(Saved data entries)

════════════════

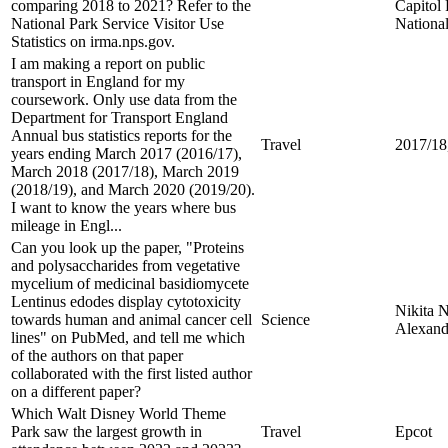
comparing 2018 to 2021? Refer to the
Capitol
National Park Service Visitor Use
Nationa
Statistics on irma.nps.gov.
I am making a report on public
transport in England for my
coursework. Only use data from the
Department for Transport England
Annual bus statistics reports for the
Travel
2017/18
years ending March 2017 (2016/17),
March 2018 (2017/18), March 2019
(2018/19), and March 2020 (2019/20).
I want to know the years where bus
mileage in Engl...
Can you look up the paper, "Proteins
and polysaccharides from vegetative
mycelium of medicinal basidiomycete
Lentinus edodes display cytotoxicity
Nikita 
towards human and animal cancer cell
Science
Alexand
lines" on PubMed, and tell me which
of the authors on that paper
collaborated with the first listed author
on a different paper?
Which Walt Disney World Theme
Park saw the largest growth in
Travel
Epcot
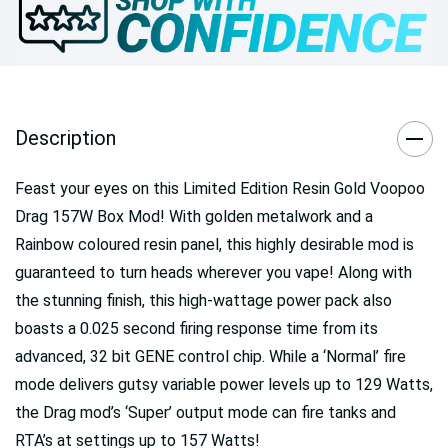
Description
Feast your eyes on this Limited Edition Resin Gold Voopoo
Drag 157W Box Mod! With golden metalwork and a
Rainbow coloured resin panel, this highly desirable mod is
guaranteed to turn heads wherever you vape! Along with
the stunning finish, this high-wattage power pack also
boasts a 0.025 second firing response time from its
advanced, 32 bit GENE control chip. While a ‘Normal’ fire
mode delivers gutsy variable power levels up to 129 Watts,
the Drag mod’s ‘Super’ output mode can fire tanks and
RTA’s at settings up to 157 Watts!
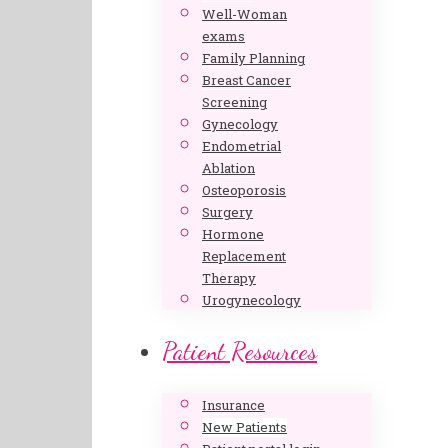
Well-Woman
exams
Family Planning
Breast Cancer
Screening
Gynecology
Endometrial
Ablation
Osteoporosis
Surgery
Hormone
Replacement
Therapy
Urogynecology
Patient Resources
Insurance
New Patients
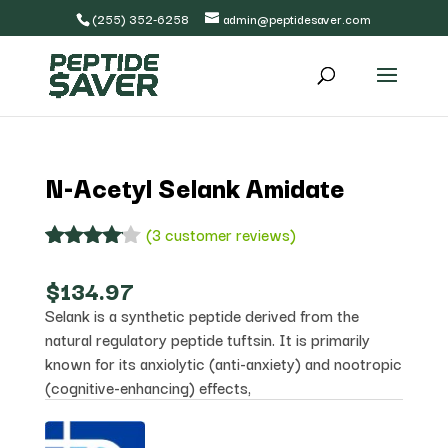
(255) 352-6258
admin@peptidesaver.com
N-Acetyl Selank Amidate
(
3
customer reviews)
Rated
3
4.00
out
$
134.97
of 5
Selank is a synthetic peptide derived from the
based
on
natural regulatory peptide tuftsin. It is primarily
custome
known for its anxiolytic (anti-anxiety) and nootropic
r
(cognitive-enhancing) effects,
ratings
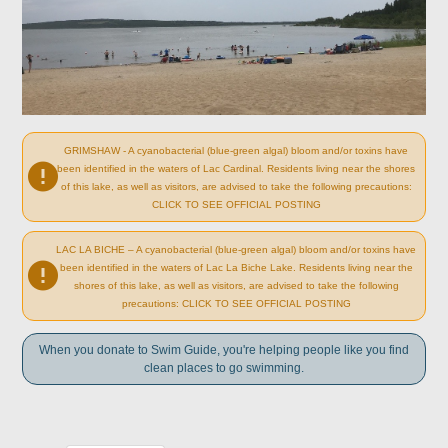
GRIMSHAW - A cyanobacterial (blue-green algal) bloom and/or toxins have
been identified in the waters of Lac Cardinal. Residents living near the shores
of this lake, as well as visitors, are advised to take the following precautions:
CLICK TO SEE OFFICIAL POSTING
LAC LA BICHE – A cyanobacterial (blue-green algal) bloom and/or toxins have
been identified in the waters of Lac La Biche Lake. Residents living near the
shores of this lake, as well as visitors, are advised to take the following
precautions: CLICK TO SEE OFFICIAL POSTING
When you donate to Swim Guide, you're helping people like you find
clean places to go swimming.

════════════════

Only the lines above from the one with "Can you look" to the one with "advanced, 32 bit" should be printed, both included and exactly as written; no picture belongs in the copy.

Can you look up the paper, "Proteins
and polysaccharides from vegetative
mycelium of medicinal basidiomycete
Lentinus edodes display cytotoxicity
Nikita 
towards human and animal cancer cell
Science
Alexand
lines" on PubMed, and tell me which
of the authors on that paper
collaborated with the first listed author
on a different paper?
Which Walt Disney World Theme
Park saw the largest growth in
Travel
Epcot
Description
Feast your eyes on this Limited Edition Resin Gold Voopoo
Drag 157W Box Mod! With golden metalwork and a
Rainbow coloured resin panel, this highly desirable mod is
guaranteed to turn heads wherever you vape! Along with
the stunning finish, this high-wattage power pack also
boasts a 0.025 second firing response time from its
advanced, 32 bit GENE control chip. While a ‘Normal’ fire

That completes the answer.